Canada's Warm Winter: Does it mean anything?
Yes, it was the warmest winter in 40+ years...but that's nothing when it comes to climate.
According to a recent story in The Globe and Mail, "Canada has experienced its warmest winter since modern record-keeping began." The corner where Alberta, Saskatchewan and the N.W.T. meet experienced the greatest deviation. But before you buy a time-share in Uranium City or Fort Smith, it's worth considering a few facts.
Alert and patient readers who read the entire Globe piece learned that Canada's "modern record-keeping" began in 1948. In other words, the global warming zealots and their media acolytes are trying to compress geological time into little more than half a century.
Not to mention that virtually everywhere except Canada had some of the worst winter weather in news media paleo-terms, i.e., about 60 years.
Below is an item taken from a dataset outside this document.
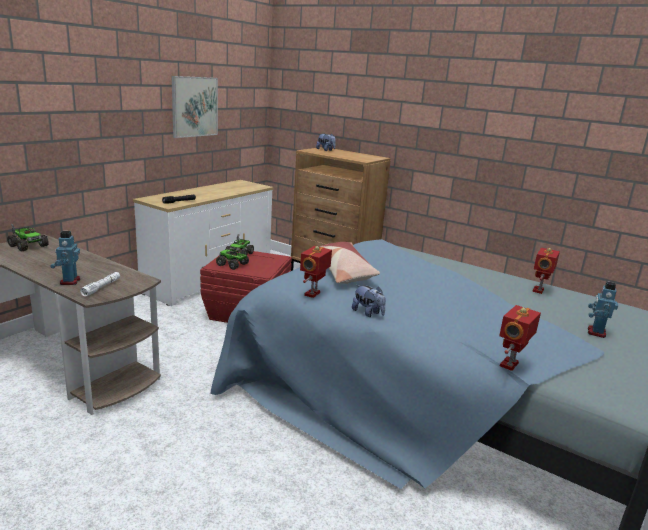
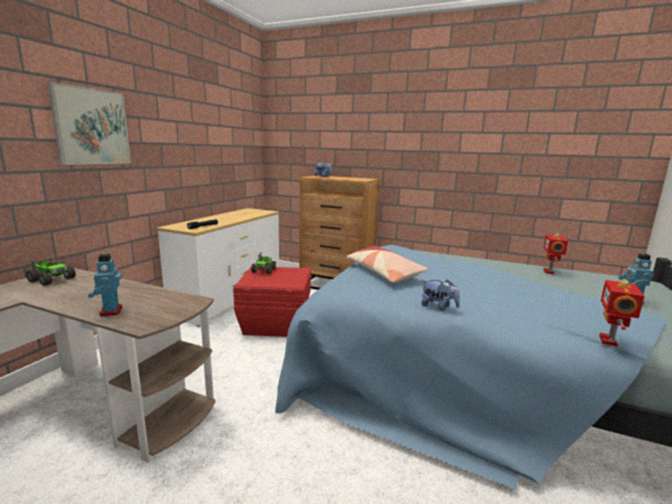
camera: 10 degrees left, 5 degrees down
white flashlight [80,272,120,296] -> none
picture [172,76,218,138] -> picture moved to [47,82,131,165]
toy truck [216,247,249,270] -> none
toy robot [300,246,332,298] -> none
Despite the certainty of stirring Canadian schadenfreude, this went curiously under-reported here at home. Newspapers in Dubai and China were more interested in bizarre blizzards hitting places that are normally green in March.
If you were consigned to wintering in Minsk or Pinsk, things were pretty bad. In Poland, up to 175 cold-related deaths occurred just to the end of January. Temperatures plunged to -25 C in Warsaw and -35 C in southeast Poland, with Krakow suffering disruption of its hot water heating system. In Ukraine, 53 people died on a single cold day. The Baltic States also suffered, with as many as 150 Latvians hospitalized due to the cold. Riga felt a bone-chilling -29 C, the lowest temperature recorded since 1956. Moscow sank to -38 C, a figure not observed since 1978-79.
Massive snowfalls hit Japan -- up to four metres in Niigata Prefecture northwest of Tokyo -- and by mid-February the cold had claimed 118 lives. Central and southern Portugal saw snow for the first time in 50 years. Heavy snow forced the closure of the Acropolis on Jan. 25, while the Danube in northeast Bulgaria was 90% frozen over. New Delhi experienced frost for the first time in 70 years. An estimated 180 people succumbed to cold in India.